* _TASK OBJECTIVE_:
Please copy every line from the records below that contains the string "health".

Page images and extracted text
[Start of Attachment]
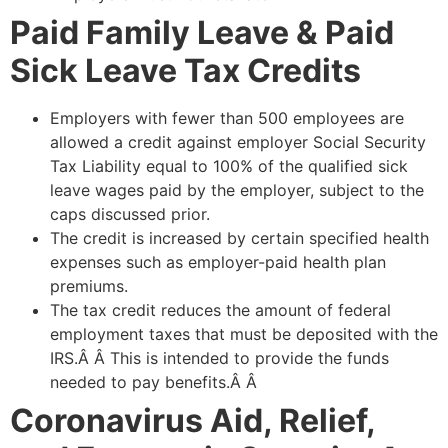
Paid Family Leave & Paid
Sick Leave Tax Credits
Employers with fewer than 500 employees are
allowed a credit against employer Social Security
Tax Liability equal to 100% of the qualified sick
leave wages paid by the employer, subject to the
caps discussed prior.
The credit is increased by certain specified health
expenses such as employer-paid health plan
premiums.
The tax credit reduces the amount of federal
employment taxes that must be deposited with the
IRS.Â Â This is intended to provide the funds
needed to pay benefits.Â Â
Coronavirus Aid, Relief,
[End of Attachment]
* _RESPONSE AREA_:
The credit is increased by certain specified health
expenses such as employer-paid health plan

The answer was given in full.